Fragmento seleccionado
++++++++

En el local del ejército de salvación.

Louis Jouvet compone un plausible conductor de la carreta.

 

Melancolía


La Federació Catalana de Cineclubs busca actividades compatibles con los confinamientos que han sido y pueden seguir siendo y una de ellas la organiza con la red de bibliotecas públicas.
Hoy me he acercado, curioso, a ver en mi tableta el coloquio que, llevado por Julio Lamaña, iba a ser el tercer nudo de una actividad para la Biblioteca de Vallirana. Era para sacar punta a la película “Melancolía” (Lars von Trier, 2011), siendo los otros dos nudos previos ver la video introducción al film en el canal YouTube de la Federació y revisar antes la película, cosas que, entre nosotros, no había hecho, lo que me ha restado bastante operatividad en mis argumentos.
Mi curiosidad ha quedado bien satisfecha y he salido, además, con una serie de ideas en la cabeza que, si venzo mi aversión al realizador, quizás tenga en cuenta en alguna de sus próximas películas.

++++++++

Extracto de datos
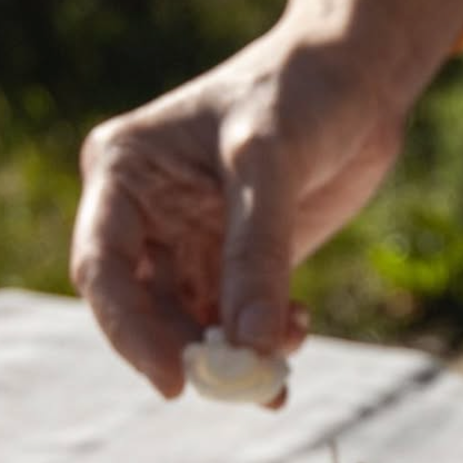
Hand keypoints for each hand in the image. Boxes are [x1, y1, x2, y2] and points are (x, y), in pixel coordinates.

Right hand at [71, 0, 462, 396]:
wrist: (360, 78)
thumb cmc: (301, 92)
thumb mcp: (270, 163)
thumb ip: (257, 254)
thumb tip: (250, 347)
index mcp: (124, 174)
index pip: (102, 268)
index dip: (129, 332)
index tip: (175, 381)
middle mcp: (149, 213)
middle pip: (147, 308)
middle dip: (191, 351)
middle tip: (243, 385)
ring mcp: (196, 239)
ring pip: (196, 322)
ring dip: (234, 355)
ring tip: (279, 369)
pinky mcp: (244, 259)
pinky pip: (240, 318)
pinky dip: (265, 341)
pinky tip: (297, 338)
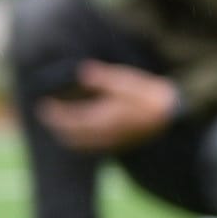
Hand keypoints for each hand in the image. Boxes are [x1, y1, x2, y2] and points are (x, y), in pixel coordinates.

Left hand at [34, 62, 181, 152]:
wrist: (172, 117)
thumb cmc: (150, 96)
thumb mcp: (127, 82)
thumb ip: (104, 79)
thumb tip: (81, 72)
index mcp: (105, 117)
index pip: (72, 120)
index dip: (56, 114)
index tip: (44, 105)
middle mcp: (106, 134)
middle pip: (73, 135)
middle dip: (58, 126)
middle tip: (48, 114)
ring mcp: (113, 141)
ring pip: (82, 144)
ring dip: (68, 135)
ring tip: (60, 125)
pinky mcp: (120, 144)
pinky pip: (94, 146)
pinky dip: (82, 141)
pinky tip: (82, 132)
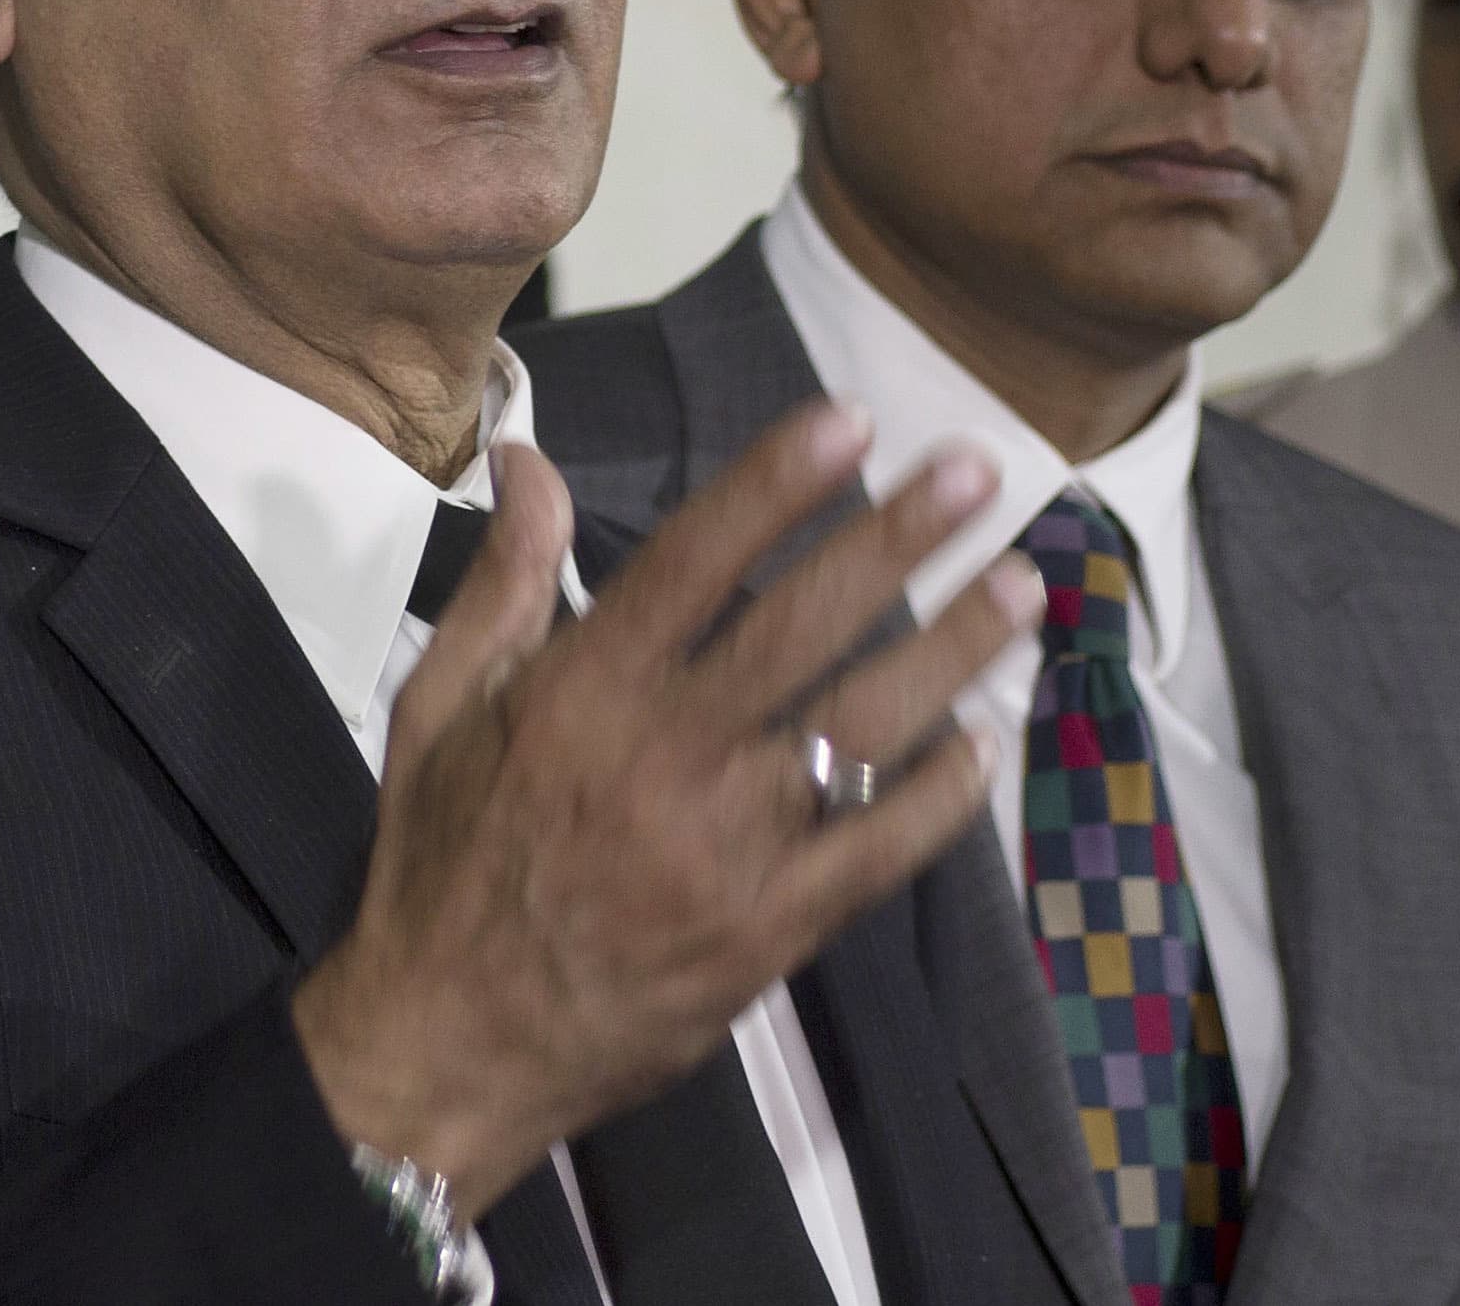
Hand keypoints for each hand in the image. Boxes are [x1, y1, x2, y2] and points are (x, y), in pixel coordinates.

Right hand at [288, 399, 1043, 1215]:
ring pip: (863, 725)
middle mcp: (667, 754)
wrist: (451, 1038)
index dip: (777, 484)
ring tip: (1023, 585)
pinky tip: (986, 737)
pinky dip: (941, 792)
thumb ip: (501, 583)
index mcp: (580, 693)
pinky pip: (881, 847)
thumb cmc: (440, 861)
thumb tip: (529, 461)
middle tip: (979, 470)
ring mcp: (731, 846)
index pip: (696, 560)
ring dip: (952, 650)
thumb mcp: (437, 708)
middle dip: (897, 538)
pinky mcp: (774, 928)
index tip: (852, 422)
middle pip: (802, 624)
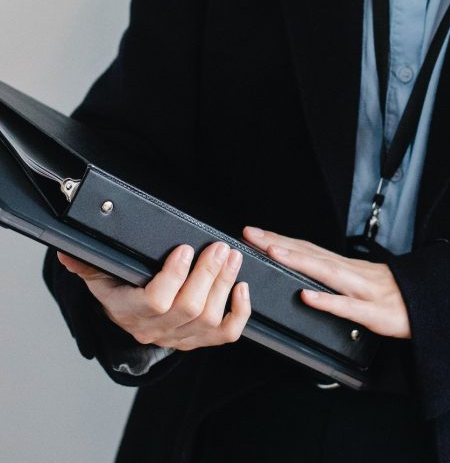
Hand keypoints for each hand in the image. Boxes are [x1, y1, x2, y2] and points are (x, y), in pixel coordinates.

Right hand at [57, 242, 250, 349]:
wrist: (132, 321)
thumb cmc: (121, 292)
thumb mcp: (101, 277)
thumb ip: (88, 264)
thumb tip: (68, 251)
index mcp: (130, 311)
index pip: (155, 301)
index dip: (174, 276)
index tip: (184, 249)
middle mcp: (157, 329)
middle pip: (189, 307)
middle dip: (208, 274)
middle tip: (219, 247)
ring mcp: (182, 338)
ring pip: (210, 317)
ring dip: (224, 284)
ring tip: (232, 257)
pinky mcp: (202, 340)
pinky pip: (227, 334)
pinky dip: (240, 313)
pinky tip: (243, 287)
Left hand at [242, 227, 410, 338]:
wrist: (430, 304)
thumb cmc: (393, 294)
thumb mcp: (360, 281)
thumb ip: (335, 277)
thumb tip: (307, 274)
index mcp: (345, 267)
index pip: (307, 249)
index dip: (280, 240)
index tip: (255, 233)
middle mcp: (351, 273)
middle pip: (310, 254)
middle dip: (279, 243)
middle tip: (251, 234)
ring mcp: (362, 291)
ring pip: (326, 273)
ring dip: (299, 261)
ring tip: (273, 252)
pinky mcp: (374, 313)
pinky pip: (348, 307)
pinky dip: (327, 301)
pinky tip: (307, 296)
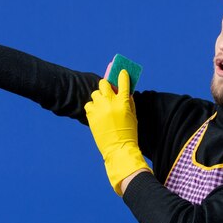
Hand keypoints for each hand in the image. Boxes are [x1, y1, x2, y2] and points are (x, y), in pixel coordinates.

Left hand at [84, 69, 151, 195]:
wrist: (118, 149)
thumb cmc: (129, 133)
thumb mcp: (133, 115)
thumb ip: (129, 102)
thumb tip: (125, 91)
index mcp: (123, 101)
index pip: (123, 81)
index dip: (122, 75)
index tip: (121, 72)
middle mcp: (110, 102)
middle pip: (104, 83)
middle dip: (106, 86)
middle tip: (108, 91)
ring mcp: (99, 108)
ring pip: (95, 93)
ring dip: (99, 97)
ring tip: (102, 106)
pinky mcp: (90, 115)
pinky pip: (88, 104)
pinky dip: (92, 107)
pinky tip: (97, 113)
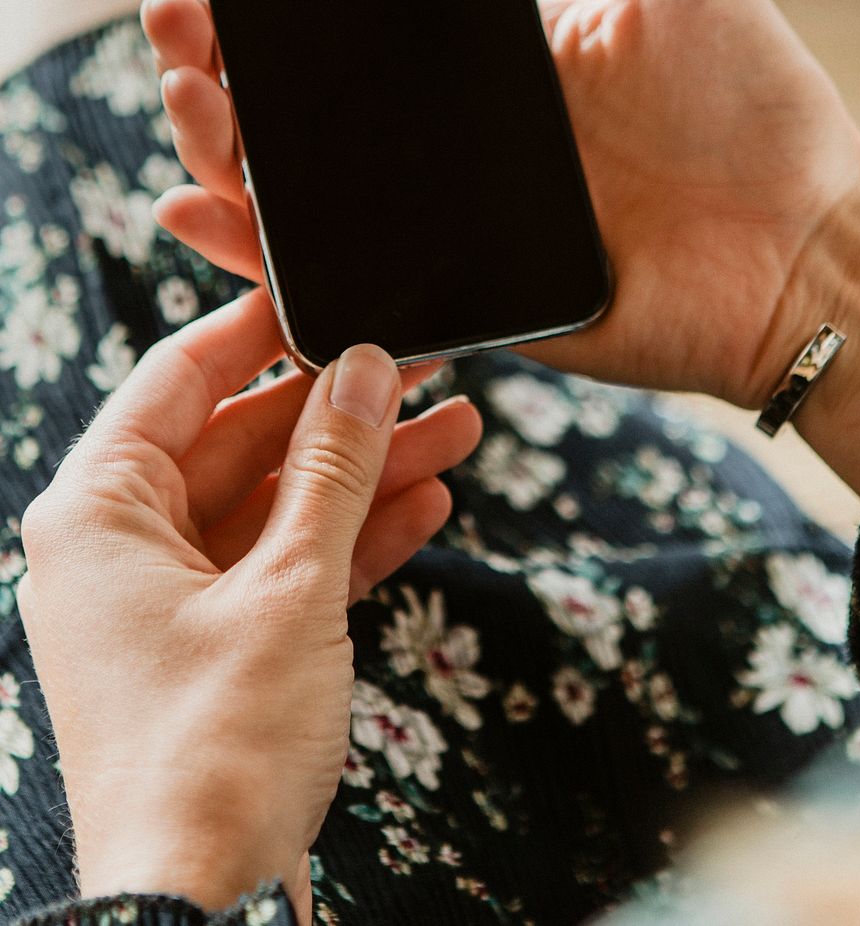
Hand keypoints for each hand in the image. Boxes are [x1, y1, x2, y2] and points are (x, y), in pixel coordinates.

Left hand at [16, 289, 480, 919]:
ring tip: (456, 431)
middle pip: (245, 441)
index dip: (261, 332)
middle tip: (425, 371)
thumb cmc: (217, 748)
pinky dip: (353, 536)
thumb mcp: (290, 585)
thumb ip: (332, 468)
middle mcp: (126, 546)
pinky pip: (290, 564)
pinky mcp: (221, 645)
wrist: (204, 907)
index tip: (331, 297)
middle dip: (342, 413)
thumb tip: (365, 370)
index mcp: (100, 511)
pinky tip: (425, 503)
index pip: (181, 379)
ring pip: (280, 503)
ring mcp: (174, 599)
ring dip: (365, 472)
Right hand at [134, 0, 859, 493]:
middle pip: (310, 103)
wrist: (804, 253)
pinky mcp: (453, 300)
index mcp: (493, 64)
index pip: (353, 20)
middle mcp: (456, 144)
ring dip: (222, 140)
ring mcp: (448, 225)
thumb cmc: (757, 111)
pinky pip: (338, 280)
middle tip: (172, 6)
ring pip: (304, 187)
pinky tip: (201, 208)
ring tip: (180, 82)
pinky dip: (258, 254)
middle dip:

++++++++

Acciones a realizar
• a. En el texto sobre el coloquio de «Melancolía», ¿quién llevó el coloquio?
• b. Escribe la continuación del texto sobre el coloquio de «Melancolía» a partir de su última oración.

Resultados en orden
• a. Julio Lamaña.

• b.
Ha colgado Julio Lamaña primero la música que se emplea (el “Tristán e Isolda” de Wagner) y una serie de cuadros ligados a ese estado de melancolía que viene a ser el protagonista máximo del film. Por ahí estaba Brueghel el Viejo, pero también la Ofelia de Millais, no muerta, pero sí en disposición de ello, como expresa con esas manos extendidas con las palmas hacia arriba.
Lamaña, el único partidario de Von Trier de entre los que se han expresado, ha señalado que plantea todas las posibles posturas ante un hecho terrible como es un fin del mundo irremediable (La depresión, la ansiedad, el suicidio,...) valorando lo que tiene de salida personal, como implicación artística. En este sentido, debería volver a ver ese final, con el niño, que ha llevado hasta su idea, a ver si von Trier gana puntos en mi estimación, que está por los suelos.
Todo sea dicho, esta “Melancolía” es de las pocas cosas suyas que salvaría, colocándola en un ciclo sobre el fin del mundo -demoledor- junto a “El caballo de Turín” (Tarr) y las imágenes finales de “La hora final” (Kramer).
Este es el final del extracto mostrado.